A la toute fin de l’année 2020, dans son Rapport sur la liberté religieuse dans le monde, AED avançait le chiffre de 2 200 chrétiens tués en un an, dont 1 300 par les seuls djihadistes peuls, et plusieurs centaines par les autres organisations islamistes qui terrorisent le nord de la région.

L’absence du Nigéria a stupéfait les observateurs : « nous demandons instamment au gouvernement américain de nous aider en nous permettant de savoir ce qui a changé entre le moment où notre pays a été placé sur la liste des ‘pays particulièrement préoccupants’ et aujourd’hui », écrit dans un communiqué du 21  novembre dernier, l’Association chrétienne du Nigeria (CAN).

Cette dernière exprime son étonnement. « Le gouvernement américain ne nous a pas contactés lorsqu’il a inscrit le Nigéria sur la liste des pays particulièrement préoccupants en matière de liberté de religion, et ne nous a pas demandés notre avis avant de retirer le Nigéria de cette liste », explique Samson Ayokunle, le président de la CAN.

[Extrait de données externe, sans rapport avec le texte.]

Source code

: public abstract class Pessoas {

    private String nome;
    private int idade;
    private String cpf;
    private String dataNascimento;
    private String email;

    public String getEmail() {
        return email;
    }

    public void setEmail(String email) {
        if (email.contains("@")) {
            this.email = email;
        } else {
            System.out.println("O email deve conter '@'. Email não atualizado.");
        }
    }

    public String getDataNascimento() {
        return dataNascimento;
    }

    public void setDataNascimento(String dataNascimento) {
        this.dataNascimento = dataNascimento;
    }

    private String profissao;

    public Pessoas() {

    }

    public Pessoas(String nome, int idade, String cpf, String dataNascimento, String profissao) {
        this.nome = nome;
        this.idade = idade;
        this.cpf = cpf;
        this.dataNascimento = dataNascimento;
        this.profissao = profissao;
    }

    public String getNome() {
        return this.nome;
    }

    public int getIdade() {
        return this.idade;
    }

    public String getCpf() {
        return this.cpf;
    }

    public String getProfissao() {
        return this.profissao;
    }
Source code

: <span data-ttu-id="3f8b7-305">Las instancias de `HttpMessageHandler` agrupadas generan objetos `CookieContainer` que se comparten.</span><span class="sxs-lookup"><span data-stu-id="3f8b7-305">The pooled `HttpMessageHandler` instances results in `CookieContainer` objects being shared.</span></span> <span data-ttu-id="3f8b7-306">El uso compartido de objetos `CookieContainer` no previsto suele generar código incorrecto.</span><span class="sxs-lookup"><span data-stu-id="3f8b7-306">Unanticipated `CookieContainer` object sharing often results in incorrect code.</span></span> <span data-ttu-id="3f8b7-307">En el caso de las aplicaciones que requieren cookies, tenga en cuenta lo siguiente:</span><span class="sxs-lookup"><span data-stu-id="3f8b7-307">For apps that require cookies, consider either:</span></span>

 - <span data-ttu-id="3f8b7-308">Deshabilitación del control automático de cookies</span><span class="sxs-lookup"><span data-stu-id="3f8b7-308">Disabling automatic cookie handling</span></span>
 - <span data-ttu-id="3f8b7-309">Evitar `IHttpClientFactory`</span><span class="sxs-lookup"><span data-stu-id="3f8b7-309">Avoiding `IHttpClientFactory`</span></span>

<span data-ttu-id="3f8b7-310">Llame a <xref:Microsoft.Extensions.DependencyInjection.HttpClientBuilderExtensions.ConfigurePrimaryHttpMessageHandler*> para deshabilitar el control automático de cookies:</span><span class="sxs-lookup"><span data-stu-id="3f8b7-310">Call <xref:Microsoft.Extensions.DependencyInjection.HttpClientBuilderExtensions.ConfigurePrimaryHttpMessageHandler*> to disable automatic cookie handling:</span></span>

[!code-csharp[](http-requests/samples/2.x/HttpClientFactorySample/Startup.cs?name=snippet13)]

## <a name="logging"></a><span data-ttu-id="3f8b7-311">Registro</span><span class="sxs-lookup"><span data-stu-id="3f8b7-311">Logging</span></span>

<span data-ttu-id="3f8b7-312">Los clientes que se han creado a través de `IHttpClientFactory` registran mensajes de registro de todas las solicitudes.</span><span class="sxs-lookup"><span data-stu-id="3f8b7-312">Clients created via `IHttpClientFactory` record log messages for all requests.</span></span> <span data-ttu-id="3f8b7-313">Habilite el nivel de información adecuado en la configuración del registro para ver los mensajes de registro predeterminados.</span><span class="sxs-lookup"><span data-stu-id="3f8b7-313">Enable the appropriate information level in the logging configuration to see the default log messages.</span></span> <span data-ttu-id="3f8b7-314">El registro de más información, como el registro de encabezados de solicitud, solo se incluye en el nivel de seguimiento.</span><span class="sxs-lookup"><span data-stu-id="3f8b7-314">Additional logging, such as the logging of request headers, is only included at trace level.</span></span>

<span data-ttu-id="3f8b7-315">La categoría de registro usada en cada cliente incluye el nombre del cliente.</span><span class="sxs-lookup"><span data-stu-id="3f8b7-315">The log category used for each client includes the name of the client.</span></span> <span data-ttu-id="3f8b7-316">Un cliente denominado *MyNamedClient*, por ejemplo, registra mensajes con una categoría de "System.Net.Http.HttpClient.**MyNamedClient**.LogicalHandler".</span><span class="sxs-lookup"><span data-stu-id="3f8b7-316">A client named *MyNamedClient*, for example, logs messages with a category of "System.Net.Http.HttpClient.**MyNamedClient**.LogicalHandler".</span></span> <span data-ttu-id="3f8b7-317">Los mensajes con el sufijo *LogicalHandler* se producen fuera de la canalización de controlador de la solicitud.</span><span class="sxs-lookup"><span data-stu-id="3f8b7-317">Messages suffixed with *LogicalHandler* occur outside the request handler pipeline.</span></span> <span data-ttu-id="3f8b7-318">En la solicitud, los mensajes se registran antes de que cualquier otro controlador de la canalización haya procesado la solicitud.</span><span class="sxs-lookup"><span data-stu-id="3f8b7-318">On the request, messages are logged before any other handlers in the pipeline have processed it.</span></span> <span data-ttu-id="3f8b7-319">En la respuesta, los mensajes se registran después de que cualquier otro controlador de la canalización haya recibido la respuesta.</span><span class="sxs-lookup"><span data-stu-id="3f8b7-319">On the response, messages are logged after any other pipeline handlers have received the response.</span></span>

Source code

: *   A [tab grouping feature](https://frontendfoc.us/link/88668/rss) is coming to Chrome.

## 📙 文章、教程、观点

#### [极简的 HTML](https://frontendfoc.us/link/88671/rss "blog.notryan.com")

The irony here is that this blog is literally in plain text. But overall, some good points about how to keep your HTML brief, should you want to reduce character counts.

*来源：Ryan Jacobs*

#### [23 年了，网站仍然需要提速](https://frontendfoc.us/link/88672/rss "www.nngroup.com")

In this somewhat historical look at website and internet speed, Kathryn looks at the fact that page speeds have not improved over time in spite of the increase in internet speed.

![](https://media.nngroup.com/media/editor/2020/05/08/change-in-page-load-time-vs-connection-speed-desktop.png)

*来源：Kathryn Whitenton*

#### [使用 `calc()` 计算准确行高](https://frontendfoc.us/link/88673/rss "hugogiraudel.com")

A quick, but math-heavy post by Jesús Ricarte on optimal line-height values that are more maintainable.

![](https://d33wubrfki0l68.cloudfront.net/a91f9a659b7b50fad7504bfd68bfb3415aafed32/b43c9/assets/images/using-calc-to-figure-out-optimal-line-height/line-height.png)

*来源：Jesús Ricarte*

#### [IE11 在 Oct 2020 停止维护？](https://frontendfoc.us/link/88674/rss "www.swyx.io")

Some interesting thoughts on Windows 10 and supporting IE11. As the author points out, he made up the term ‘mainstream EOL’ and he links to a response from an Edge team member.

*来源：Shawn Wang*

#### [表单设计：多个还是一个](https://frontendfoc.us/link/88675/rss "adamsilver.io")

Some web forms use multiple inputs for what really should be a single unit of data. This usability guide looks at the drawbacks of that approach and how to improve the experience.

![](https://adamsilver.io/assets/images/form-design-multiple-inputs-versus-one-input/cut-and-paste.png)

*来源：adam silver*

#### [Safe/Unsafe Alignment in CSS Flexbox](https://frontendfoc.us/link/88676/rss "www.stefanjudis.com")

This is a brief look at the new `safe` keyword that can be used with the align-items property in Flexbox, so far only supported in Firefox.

« S’il l’avait fait, nous aurions pu comparer les statistiques d’alors et d’aujourd’hui sur la question de la liberté de religion au Nigeria », ajoute-t-il. Aux yeux de la CAN, dans le pays le plus peuplé d’Afrique, les chrétiens ont été et sont toujours persécutés par l’Etat islamique en Afrique de l’Ouest (Iswap) et le groupe djihadiste Boko Haram.

« Ces personnes ont déclaré que leur objectif était de faire disparaître le christianisme du Nigéria et de faire de l’islam la seule religion du nord jusqu’à l’océan Atlantique au sud ; ce programme, avec le meurtre de chrétiens, n’a pas cessé jusqu’à aujourd’hui et les Nigérians en sont les témoins vivants », conclut Samson Ayokunle.

En fait, l’administration Biden sacrifie les chrétiens sur l’autel des intérêts américains sur le continent africain, car il y a urgence, vu le recul de l’influence des Etats-Unis dans la région, à l’inverse de la Chine et de la Russie, dont le poids y est sans cesse croissant.

En effet, de récents ratés n’ont pas aidé à redorer le blason de l’Amérique : pressions opérées sur le gouvernement soudanais pour traduire l’ancien chef d’Etat Omar Al-Bachir devant la Cour pénale internationale ou sympathies affichées à l’égard des rebelles tigréens dans le conflit éthiopien.

Autant de faux pas qu’il convient de réparer en s’assurant les faveurs de la première économie de l’Afrique subsaharienne.

Alors qu’ils viennent d’ôter le Nigéria de leur liste noire des Etats au sein desquels la liberté religieuse est mise à mal, les Etats-Unis ont en revanche ajouté la Russie de Vladimir Poutine.